■ INSTRUCTIONS FOR THE TASK ■
Print the whole listing again exactly, keeping no pictures in it.
Start of Block
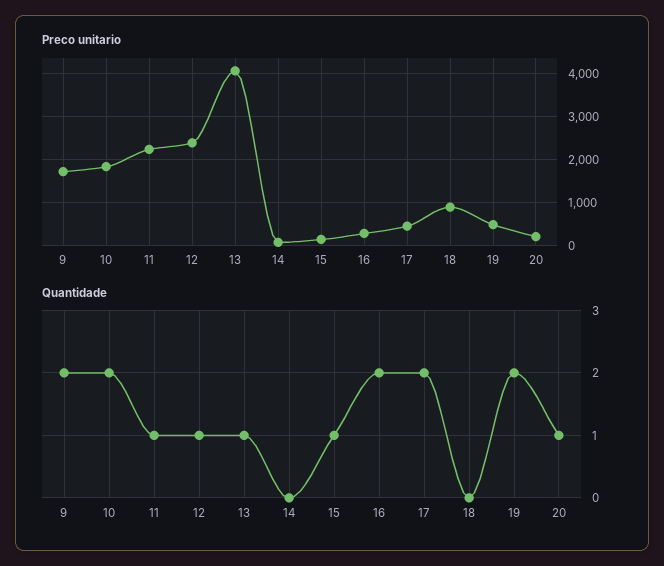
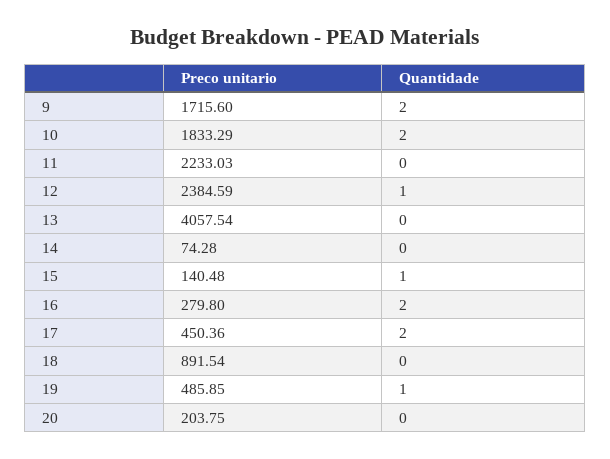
  {
    "Preco unitario": {
      "9": 1715.6,
      "10": 1833.29,
      "11": 2233.03,
      "12": 2384.59,
      "13": 4057.54,
      "14": 74.28,
      "15": 140.48,
      "16": 279.8,
      "17": 450.36,
      "18": 891.54,
      "19": 485.85,
      "20": 203.75
    },
    "Quantidade": {
      "9": 2,
      "10": 2,
-     "11": 1,
+     "11": 0,
      "12": 1,
-     "13": 1,
+     "13": 0,
      "14": 0,
      "15": 1,
      "16": 2,
      "17": 2,
      "18": 0,
-     "19": 2,
+     "19": 1,
-     "20": 1
+     "20": 0
    }
  }

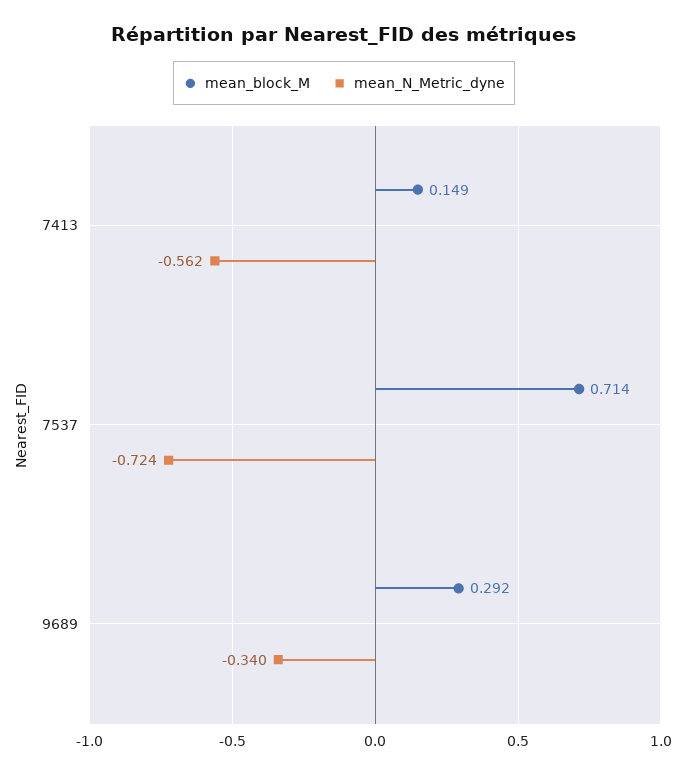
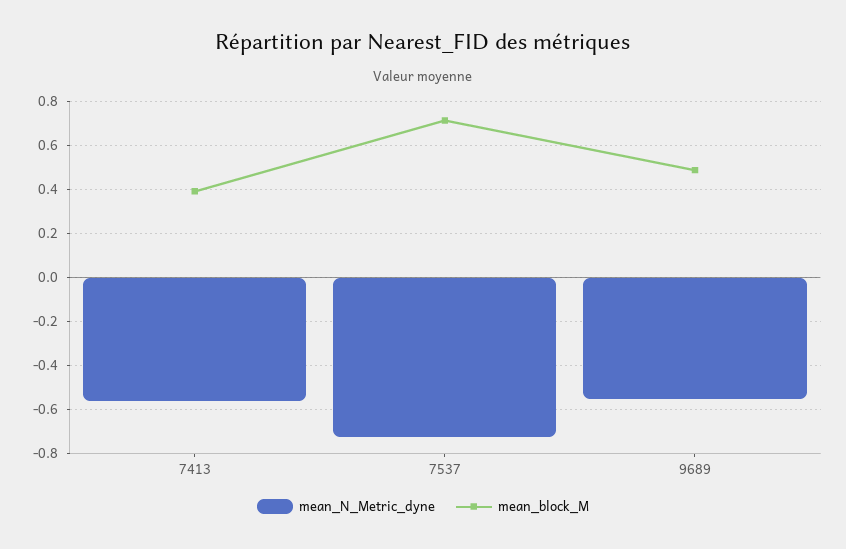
  {
    "mean_block_M": {
-     "7413": 0.149,
+     "7413": 0.4,
      "7537": 0.714,
-     "9689": 0.292
+     "9689": 0.5
    },
    "mean_N_Metric_dyne": {
      "7413": -0.562,
      "7537": -0.724,
-     "9689": -0.34
+     "9689": -0.55
    }
  }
End of Block
■ EXERCISE RESPONSE ■
  {
    "Preco unitario": {
      "9": 1715.6,
      "10": 1833.29,
      "11": 2233.03,
      "12": 2384.59,
      "13": 4057.54,
      "14": 74.28,
      "15": 140.48,
      "16": 279.8,
      "17": 450.36,
      "18": 891.54,
      "19": 485.85,
      "20": 203.75
    },
    "Quantidade": {
      "9": 2,
      "10": 2,
-     "11": 1,
+     "11": 0,
      "12": 1,
-     "13": 1,
+     "13": 0,
      "14": 0,
      "15": 1,
      "16": 2,
      "17": 2,
      "18": 0,
-     "19": 2,
+     "19": 1,
-     "20": 1
+     "20": 0
    }
  }

  {
    "mean_block_M": {
-     "7413": 0.149,
+     "7413": 0.4,
      "7537": 0.714,
-     "9689": 0.292
+     "9689": 0.5
    },
    "mean_N_Metric_dyne": {
      "7413": -0.562,
      "7537": -0.724,
-     "9689": -0.34
+     "9689": -0.55
    }
  }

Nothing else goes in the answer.